Poster Presentation 36th Lorne Cancer Conference 2024

Identification of a novel NTRK2 activating internal tandem duplication in paediatric CNS neuroblastoma (#237)

Lauren M Brown 1 2 , Loretta MS Lau 1 2 3 , Steve Foresto 4 , Fatimah Jalud 5 6 , Teresa Sadras 5 6 , Pablo Acera Mateos 1 2 , Antoine De Weck 1 2 , Pamela Ajuyah 1 , Paulette Barahona 1 , Marie Wong 1 , Chelsea Mayoh 1 2 , Mark J Cowley 1 2 , Paul G Ekert 1 2 5 6 7
  1. Children's Cancer Institute, UNSW Sydney, NSW, Australia
  2. School of Clinical Medicine, UNSW Sydney, Sydney, NSW, Australia
  3. Kids Cancer Centre, Sydney Children's Hospital, Randwick, NSW, Australia
  4. Queensland Children's Hospital, Brisbane, QLD, Australia
  5. Peter MacCallum Cancer Centre, Parkville, VIC, Australia
  6. The Sir Peter MacCallum Department of Oncology, University of Melbourne, Parkville, VIC, Australia
  7. University of New South Wales Centre for Childhood Cancer Research, UNSW Sydney, Sydney, NSW, Australia

Personalised medicine programs like the Zero Childhood Cancer Program (ZERO) perform molecular analysis of individual patient tumours to identify targeted treatment options for childhood cancer patients. The comprehensive and unbiased sequencing approaches that ZERO employs, including whole genome sequencing (WGS) and RNA sequencing (RNAseq), enables detection of novel structural variants (SVs) that may be cryptic to standard cytogenetic techniques or panel sequencing approaches.
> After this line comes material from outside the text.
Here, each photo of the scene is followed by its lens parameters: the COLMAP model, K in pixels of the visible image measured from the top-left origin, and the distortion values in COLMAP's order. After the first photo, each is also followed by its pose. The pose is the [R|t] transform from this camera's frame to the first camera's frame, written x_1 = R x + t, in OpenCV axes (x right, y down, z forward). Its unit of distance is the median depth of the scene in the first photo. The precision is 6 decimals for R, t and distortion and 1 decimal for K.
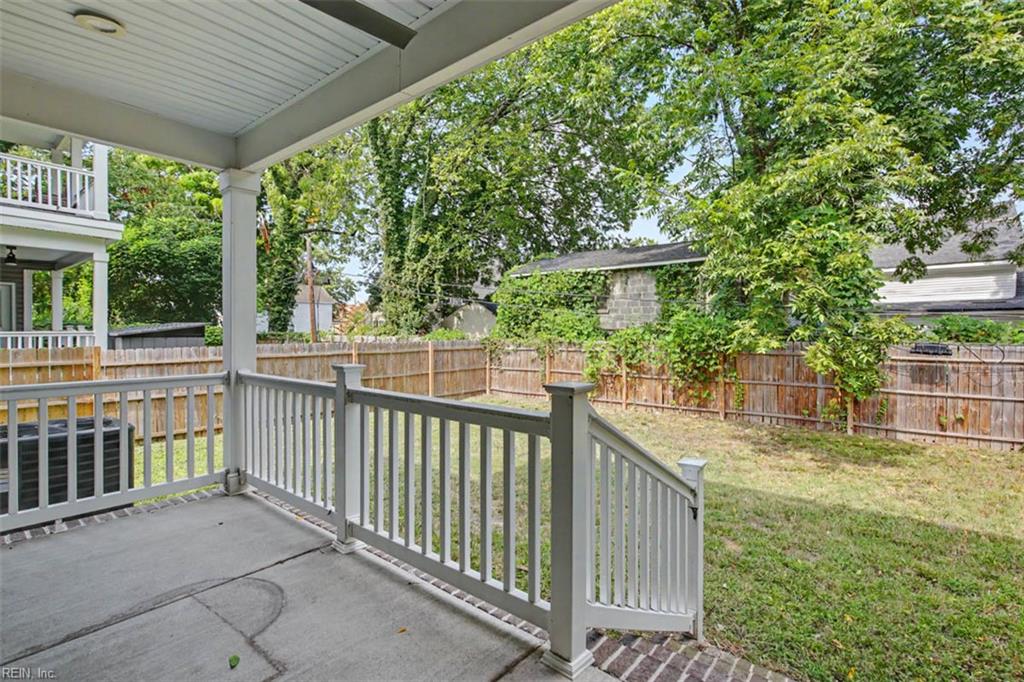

Identification of receptor tyrosine kinase (RTK) activating variants is a high priority given the availability and remarkable success of RTK inhibitors. TRK family kinases (encoded by NTRK1, NTRK2, and NTRK3) are activated in cancer by a range of mechanisms, including gene amplification, mutation, and gene fusions. In paediatric cancers, NTRK fusions are enriched in rare tumour types, including infantile fibrosarcoma and infant high-grade glioma, and are sensitive to TRK inhibition, notably with larotrectinib.
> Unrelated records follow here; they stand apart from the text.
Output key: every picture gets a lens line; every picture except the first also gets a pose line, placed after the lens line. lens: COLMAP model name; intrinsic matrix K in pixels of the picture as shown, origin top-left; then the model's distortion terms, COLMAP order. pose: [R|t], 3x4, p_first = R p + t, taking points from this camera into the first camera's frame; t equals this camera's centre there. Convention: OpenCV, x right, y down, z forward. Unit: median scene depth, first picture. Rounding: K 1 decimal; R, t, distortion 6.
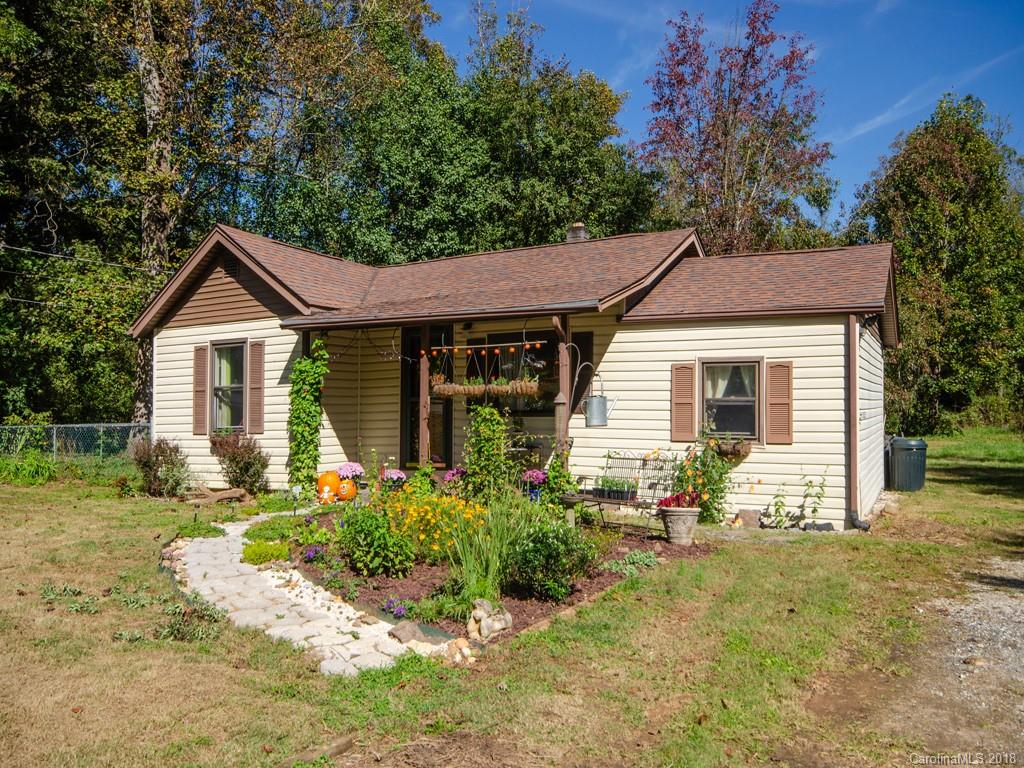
lens RADIAL K [[808.6, 0, 510.7], [0, 808.6, 380.6], [0, 0, 1]] dist [-0.010943, -0.002227]
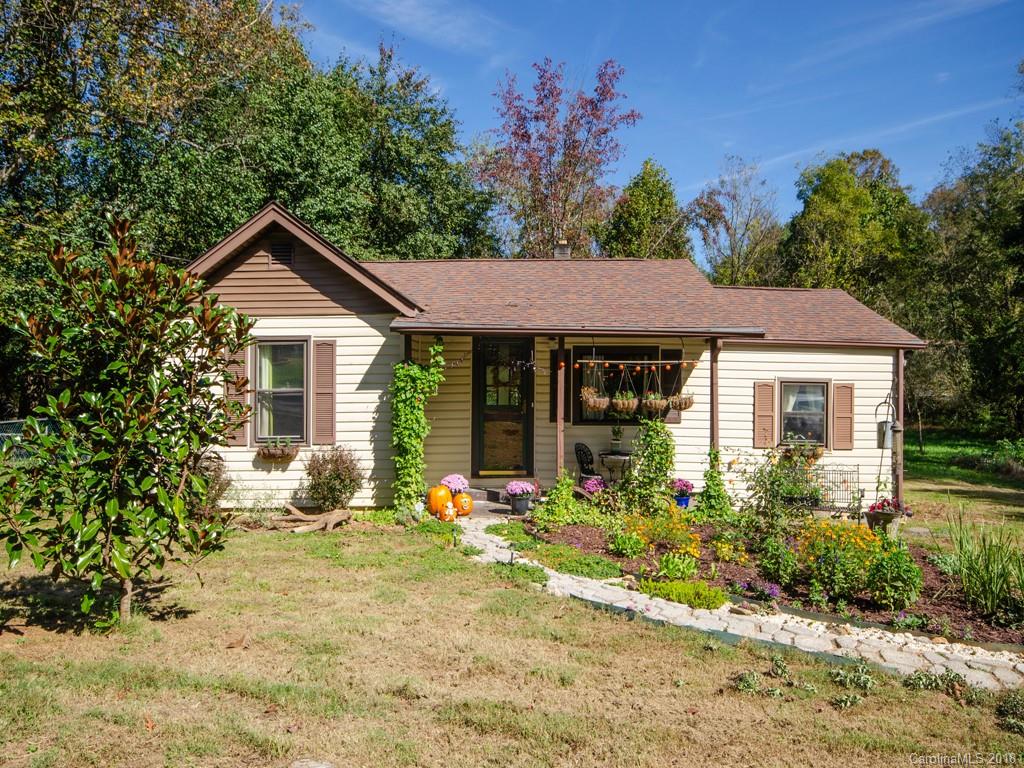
lens RADIAL K [[709.4, 0, 512.4], [0, 709.4, 384.2], [0, 0, 1]] dist [0.006939, 0.000359]
pose [[0.888213, 0.018433, 0.459062, -0.524977], [-0.029949, 0.999393, 0.017818, -0.022524], [-0.458455, -0.029575, 0.888226, 0.225026]]
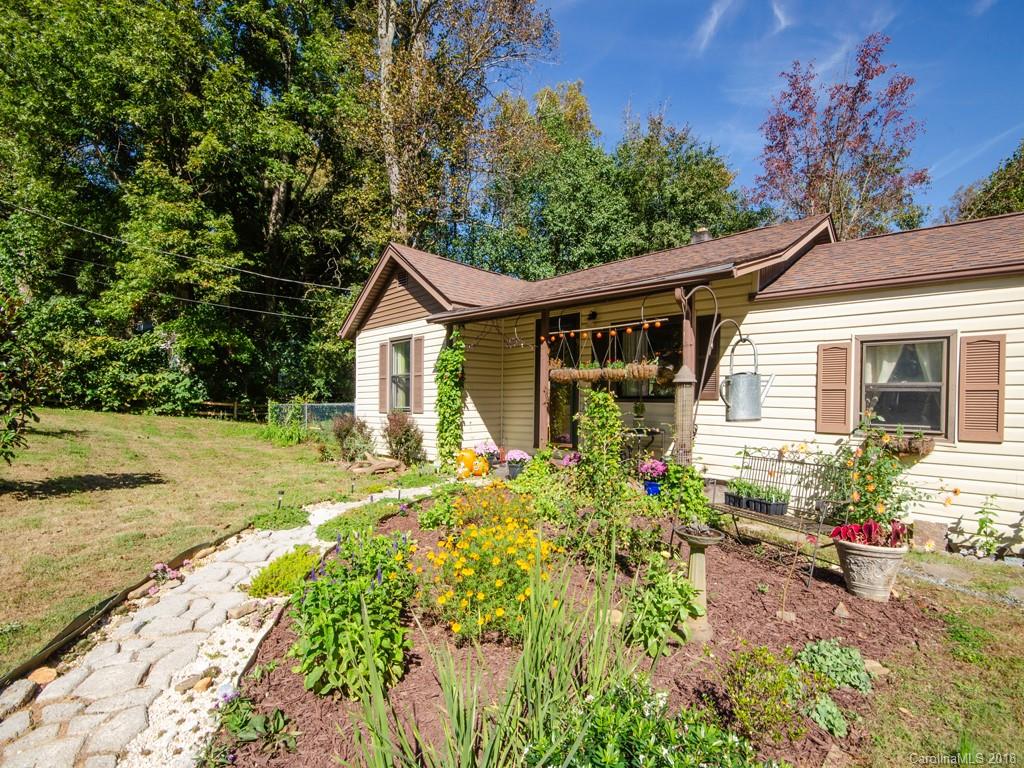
lens RADIAL K [[478.3, 0, 519.1], [0, 478.3, 395.2], [0, 0, 1]] dist [-0.003205, -0.001042]
pose [[0.964358, 0.008632, -0.264461, 0.021704], [0.000707, 0.999380, 0.035199, 0.014310], [0.264601, -0.034131, 0.963754, 0.373562]]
Here we describe a novel internal tandem duplication (ITD) in NTRK2, encoding TRKB, in a ZERO patient with CNS neuroblastoma. This SV was detected by WGS and was notably missed by RNAseq-based gene fusion and SV detection. The ITD spans exons 10-13 of NTRK2, is in-frame, and includes the juxtamembrane and transmembrane protein domains.

We have overexpressed NTRK2 ITD, as well as wild-type NTRK2 and an established NTRK2-activating fusion, SPECC1L-NTRK2, in the interleukin-3 (IL-3)-dependent cell line, Ba/F3, and the neuroblastoma cell line, SH-SY5Y. We show that like SPECC1L-NTRK2, NTRK2 ITD can promote IL-3 independent cell survival and proliferation of Ba/F3 cells through constitutive activation of TRKB signalling. Conversely, wild-type NTRK2 overexpression was insufficient to transform cells to IL-3 independence. Importantly, we show that cells transformed by NTRK2 ITD were specifically sensitive to TRK inhibitors, including larotrectinib.

While ITDs have been described in other RTK genes, notably FGFR1 and FLT3, structurally these have involved the kinase domain or the juxtamembrane domain. This is the first report of an ITD that spans the transmembrane domain of an RTK, characterising an additional mechanism by which RTKs can be activated in cancer. This study highlights the value of unbiased WGS approaches to identify novel SVs and identifies another class of patients that may benefit from RTK inhibitor therapy.